Calculate (by hand from confusion matrices) and contextually interpret overall accuracy, sensitivity, and specificity
Construct and interpret plots of predicted probabilities across classes
Explain how a ROC curve is constructed and the rationale behind AUC as an evaluation metric
Appropriately use and interpret the no-information rate to evaluate accuracy metrics

Slides from today are available here.

Exercises

No R work today - exercises are just conceptual.

Exercise 1: Revisiting LASSO

LASSO for the logistic regression setting works analogously to the regression setting in terms of its penalization of predictors.

What would you expect about the number of predictors in the model for high vs. low lambda?
Suppose that a LASSO logistic model has been built. Describe the steps required to make a soft (probability) and hard (class) prediction for a test case.
Why should we not solely rely on the default probability threshold of 0.5 in making predictions? Thus what is the motivation for using the ROC_AUC metric? (Make sure that you can describe how the ROC curve is constructed and what the optimal value of ROC_AUC is.)
How would you expect a plot of test ROC_AUC vs. \(\lambda\) to look, and why? (Draw it!)

Exercise 2: Revisiting KNN

The KNN algorithm has a natural extension in the classification setting. Suppose that we’re using KNN to build a spam classifier.

How do we find the nearest neighbors for a test case? Why might it be a sensible idea to normalize all quantitative predictors to have a standard deviation of 1?
Suppose that the 5 nearest neighbors for a given test case have outcome values: spam, spam, not_spam, spam, not_spam. How might we make a soft (probability) and hard (class) prediction for this test case?
How would you expect a plot of test overall accuracy vs. # neighbors to look, and why? (Draw it!)

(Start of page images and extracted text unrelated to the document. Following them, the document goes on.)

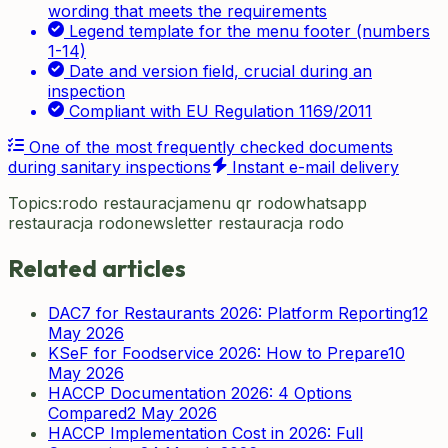
wording that meets the requirements
Legend template for the menu footer (numbers
1-14)
Date and version field, crucial during an
inspection
Compliant with EU Regulation 1169/2011
One of the most frequently checked documents
during sanitary inspections
Instant e-mail delivery
Topics:
rodo restauracja
menu qr rodo
whatsapp
restauracja rodo
newsletter restauracja rodo
Related articles
DAC7 for Restaurants 2026: Platform Reporting
12
May 2026
KSeF for Foodservice 2026: How to Prepare
10
May 2026
HACCP Documentation 2026: 4 Options
Compared
2 May 2026
HACCP Implementation Cost in 2026: Full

Exercise 3: Confusion matrix computations

We obtain the following confusion matrix after using a “trained” KNN model on a test dataset.

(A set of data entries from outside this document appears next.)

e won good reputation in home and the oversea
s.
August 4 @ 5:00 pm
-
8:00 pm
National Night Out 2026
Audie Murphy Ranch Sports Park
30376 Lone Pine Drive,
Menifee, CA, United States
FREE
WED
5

                               Truth
                        Not spam     Spam
                       ----------   ------
             Not spam |   2670       220
Predicted        Spam |   118        1593

Compute and interpret the following metrics: overall accuracy, sensitivity, specificity.
Compute the no-information rate and use it to give context for how “high” the overall accuracy is.
When building a spam classifier, which of overall accuracy, sensitivity, or specificity do you think matters most and why?

Exercise 4: Connecting ROC curves with predicted probability boxplots

Suppose that Model 1 has an ROC_AUC of 0.85 and that Model 2 has an ROC_AUC of 0.6. What would you expect the predicted probability boxplots (predicted probabilities vs. true class) to look like for these two models, and why? (Draw them.)